Le NPD est comme un pissenlit. Une fois qu'il a poussé quelque part, il a tendance à s'enraciner pour de bon et à se propager. Cette observation d'un organisateur libéral de longue date consterné par la percée de Jack Layton au Québec, le printemps dernier, m'est revenue à l'esprit tandis que je contemplais le bilan de l'automne électoral dans les provinces canadiennes.
Sans qu'on puisse parler d'une deuxième vague orange, à l'image de celle qui a déferlé sur le Québec au scrutin fédéral, on constate que le NPD a fait des gains en 2011, tandis que les libéraux, tous paliers confondus, ont subi des reculs en série. Au total, le NPD a gagné 81 sièges au fédéral et au provincial, alors que les libéraux en ont perdu 60 aux deux échelons de gouvernement. Cela inclut l'Ontario et l'Île-du-Prince-Édouard, où ils ont perdu des plumes même s'ils ont été réélus.
Ces résultats reflètent une tendance lourde qui s'amplifie d'un scrutin à l'autre. Depuis 10 ans, le NPD gagne du terrain sur les libéraux d'un bout à l'autre du pays. La plupart du temps, les conservateurs tirent profit de la guerre d'attrition qui se déroule sur leur gauche.
Dans les Prairies, où le NPD a vu le jour, la bannière libérale est tout simplement en voie de disparition. Sur les 254 sièges fédéraux et provinciaux du Manitoba, de la Saskatchewan et de l'Alberta, seulement 12 sont libéraux (dont 9 à Edmonton).
Ce n'est pas la campagne en cours en Saskatchewan qui changera ce portrait. La lutte s'y fait surtout entre le Saskatchewan Party, du premier ministre conservateur Brad Wall - que les sondages donnent favori pour l'emporter le 7 novembre -, et le NPD. Les libéraux n'avaient aucun siège à l'Assemblée législative de Regina au déclenchement des élections.
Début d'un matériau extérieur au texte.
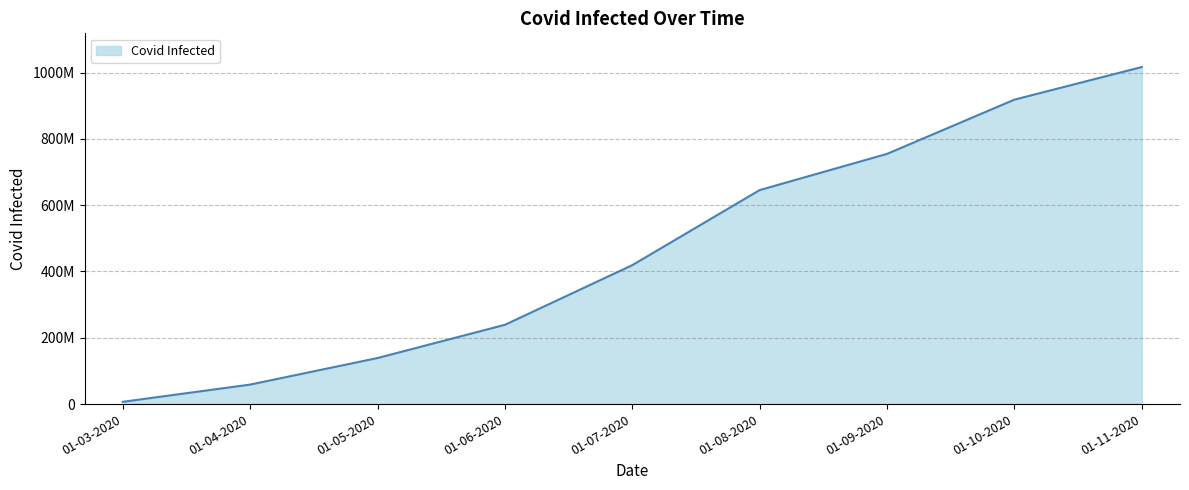

Rank the categories by value from highest to lowest.

01-11-2020, 01-10-2020, 01-09-2020, 01-08-2020, 01-07-2020, 01-06-2020, 01-05-2020, 01-04-2020, 01-03-2020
Au Manitoba, le chef néo-démocrate Greg Selinger est le seul premier ministre à avoir été reporté au pouvoir cet automne sans perdre une partie de ses députés en cours de route. Les libéraux ont de nouveau dû se contenter d'un seul siège à l'Assemblée législative de Winnipeg.
Au Yukon, le NPD vient de rafler aux libéraux le titre d'opposition officielle. En Ontario, le parti est passé de 10 à 17 sièges, tandis que les libéraux de Dalton McGuinty perdaient leur majorité à Queen's Park.
Les néo-démocrates étaient quasi absents de la région de l'Atlantique il y a encore une dizaine d'années. Aujourd'hui, ils talonnent les libéraux pour le titre d'opposition officielle à Terre-Neuve-et-Labrador. Un gouvernement néo-démocrate est au pouvoir en Nouvelle-Écosse depuis 2009.